Source material:
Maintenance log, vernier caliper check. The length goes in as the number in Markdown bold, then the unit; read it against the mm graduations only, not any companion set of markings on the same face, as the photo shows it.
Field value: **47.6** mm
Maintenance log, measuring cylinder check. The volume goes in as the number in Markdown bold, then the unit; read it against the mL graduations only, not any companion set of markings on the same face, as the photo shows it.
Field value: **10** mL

* * *

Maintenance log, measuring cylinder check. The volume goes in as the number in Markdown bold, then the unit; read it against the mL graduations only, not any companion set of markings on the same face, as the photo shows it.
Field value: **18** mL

Problem description:
Rewrite the items from the line with "Maintenance log, vernier" up to and including the line with "Field value: **47.6** mm", substituting "scale marks" for "graduations" and leaving everything else unchanged. Give only those lines.

Result for this exercise:
Maintenance log, vernier caliper check. The length goes in as the number in Markdown bold, then the unit; read it against the mm scale marks only, not any companion set of markings on the same face, as the photo shows it.
Field value: **47.6** mm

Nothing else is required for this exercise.